CONCORDIA, Kansas — Cloud County Community College sophomore Chelsea Cordice never envisioned she'd be lined up between the posts as a goalkeeper when she headed out to Concordia from her home in Saint Vincent and the Grenadines.
Fast forward two years later and the soft-spoken Cordice, originally recruited as a midfielder, will now get the chance to do so at the NCAA Division II level as she signed her national letter of intent on Monday to play at Salem University next season.
"I had a few years of goalkeeper experience back in high school, but the training was nothing like it was here," Cordice said. "At first, I was a bit nervous about the switch. But then I really got into it and I enjoy the adrenaline during the game."

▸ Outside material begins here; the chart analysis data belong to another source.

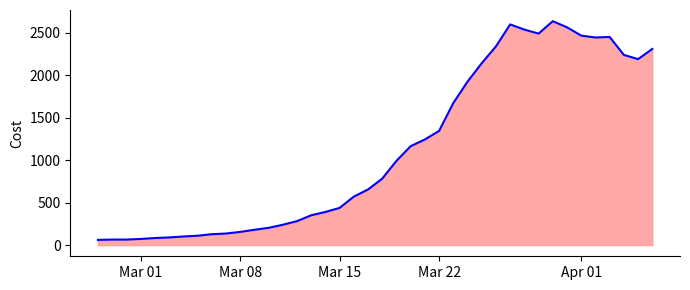

What is the difference between the maximum and minimum values?

2576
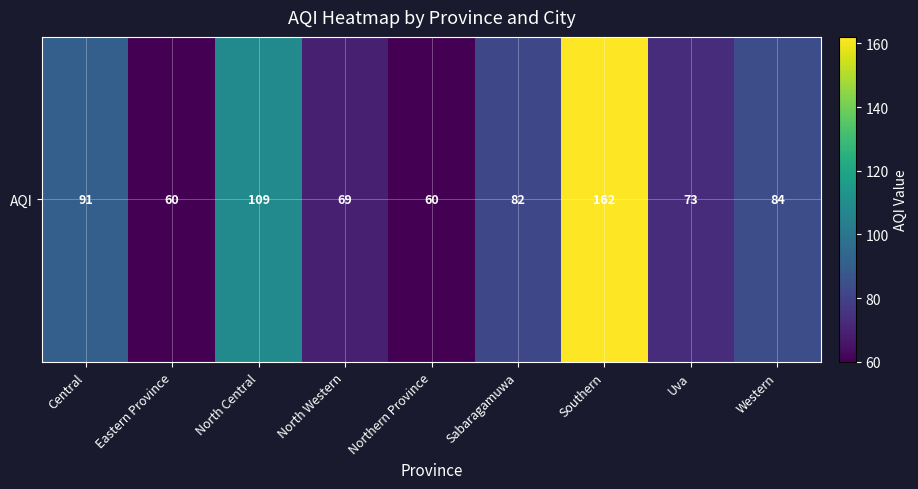

List the labels in order of value, smallest first.

Eastern Province, Northern Province, North Western, Uva, Sabaragamuwa, Western, Central, North Central, Southern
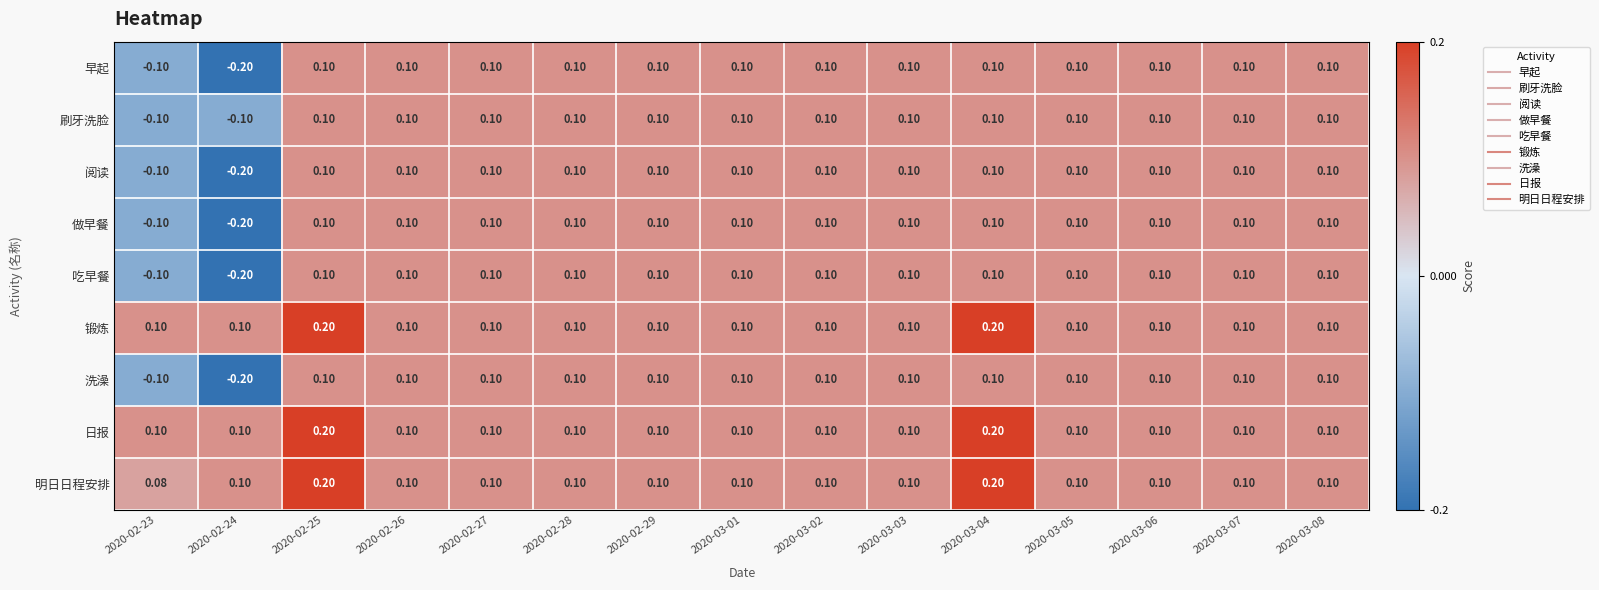

What is the total value across all series at 2020-02-27?

0.9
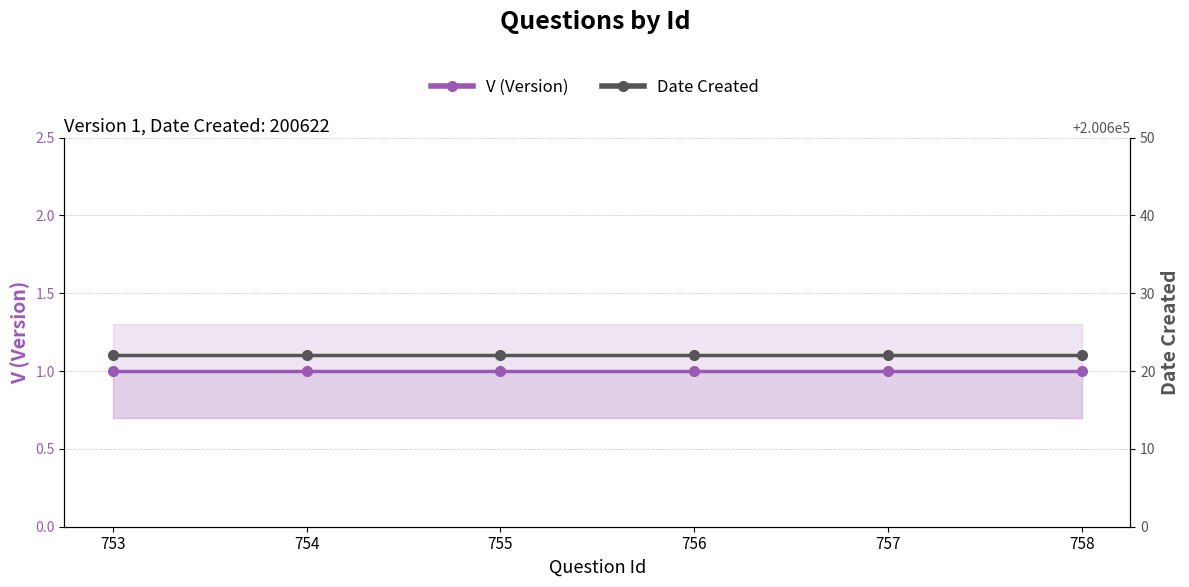

Which category has the lowest value across all series?

753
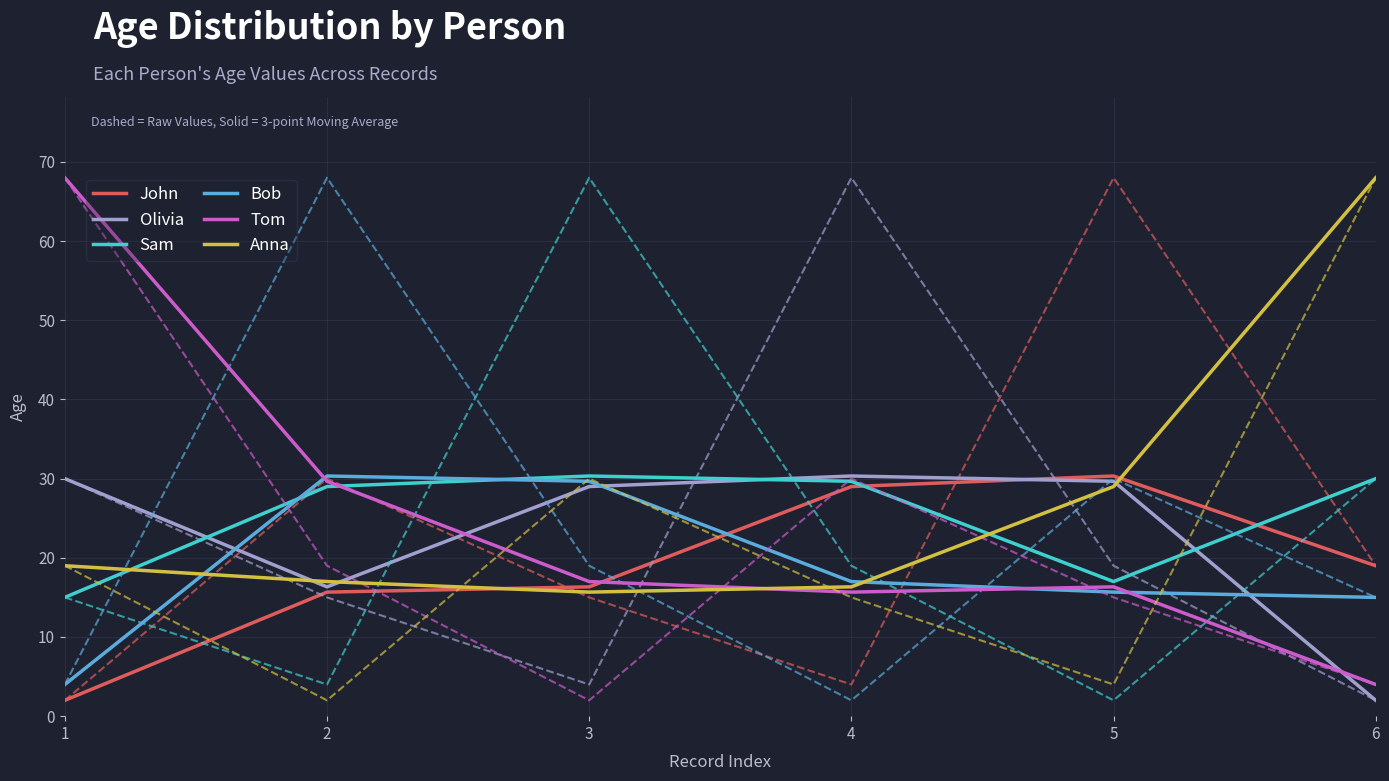

The John series shows 21.1 at 5. True or false?

False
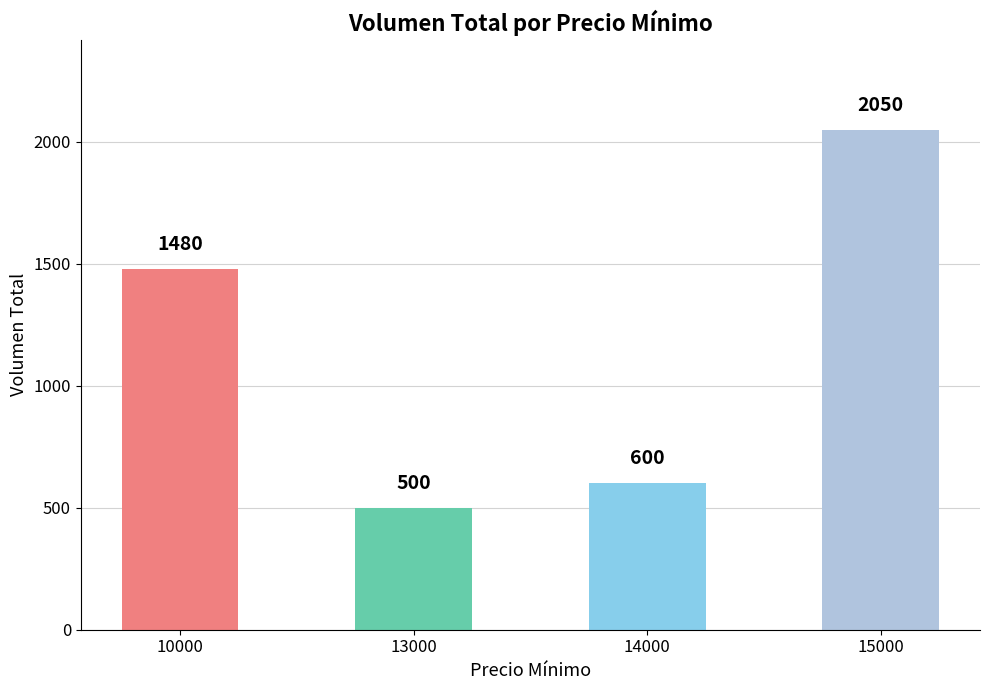

Reading left to right, extract all data points from this chart.

1480	500	600	2050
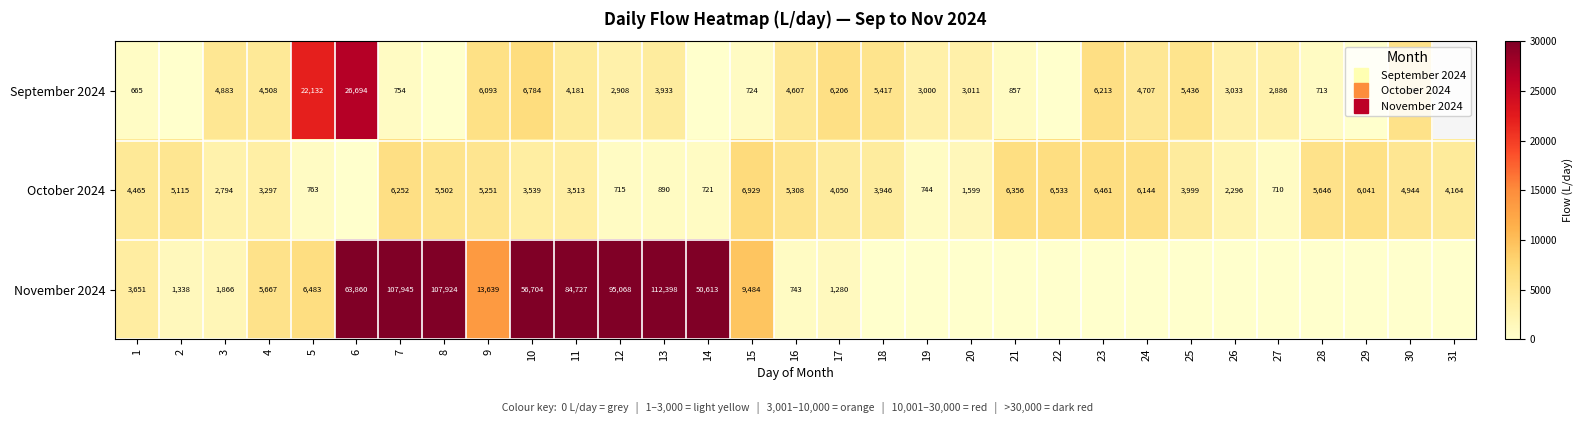

Which label corresponds to the smallest value in the chart?

2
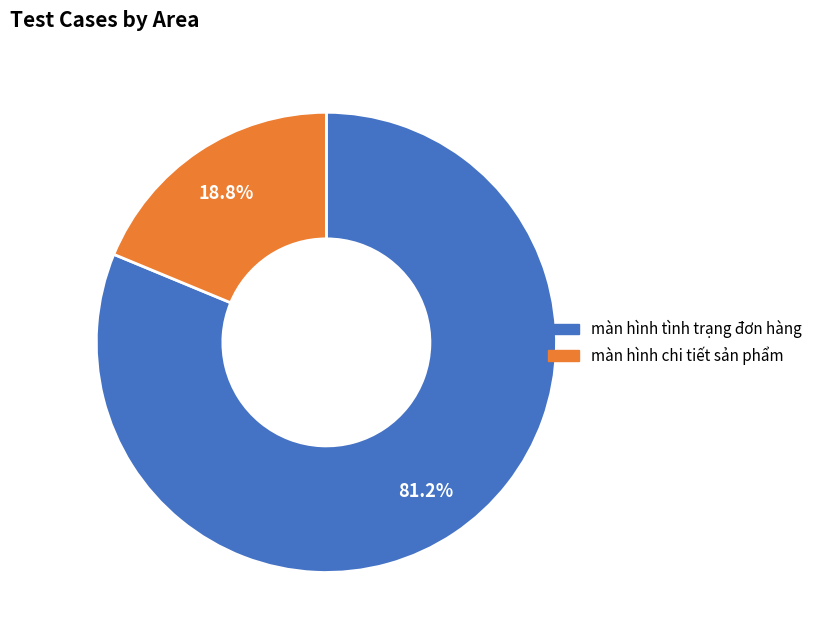

What is the total percentage of màn hình tình trạng đơn hàng and màn hình chi tiết sản phẩm?

100.0%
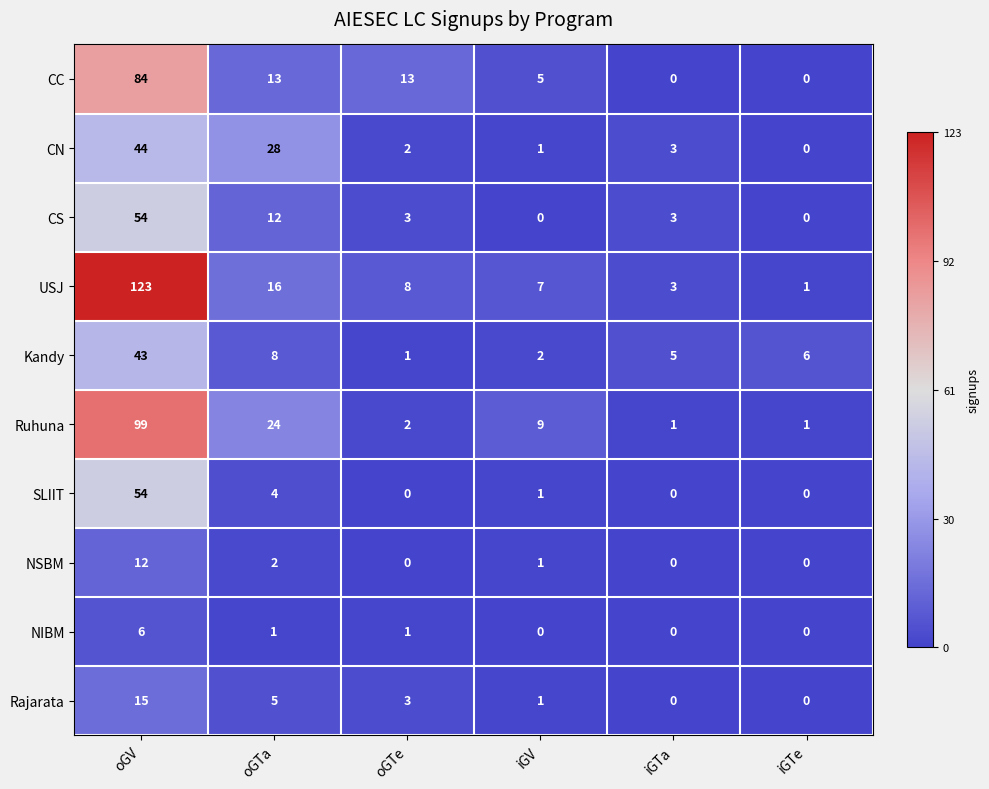

At which category is the sum across all series the highest?

oGV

Cordice, who said she will study Health and Human Performance at Salem, played like a natural in the latter part of the 2018 season, finishing with an 8-1 record in 10 appearances while posting a .889 save percentage.
She finished with a total of 24 saves and tallied six shutouts, helping the T-Birds to a 15-3 overall record and an appearance in the Region VI semi-finals.
Charles Long, the first-year head coach of the T-Birds, said the idea to try Cordice out at goal simply came about as an idea to keep her active while she was hampered with lower body injuries.
"Chelsea played awesome for us and her stats speak for themselves. The team played with confidence while she was in goal and trusted her," Long said. "Part of the reason we even tried her in goal was because she was injured and couldn't run. We thought we'd train her as a keeper because it required less running. She ended up having a great understanding of the game, the lanes and alleys of players coming in to cut angles off, and she has great hands."
Cordice will now join another winning program at Salem, which finished 13-3-1 last fall in the Eastern College Athletic Conference.
She'll also join former Cloud County teammate Isabelle Lones, who transferred to Salem at semester.
With Cordice still being new to the goalkeeper position at the collegiate level there are areas to polish, which Long said gives her a high ceiling over her final two years in Salem, West Virginia.
"Reaction time and communication are probably the two areas she'll still need to work on and I think Salem will help her with that once she starts training again on a regular basis," Long said. "Her ceiling is up to her. She can go as far as she likes because she is very dedicated at it."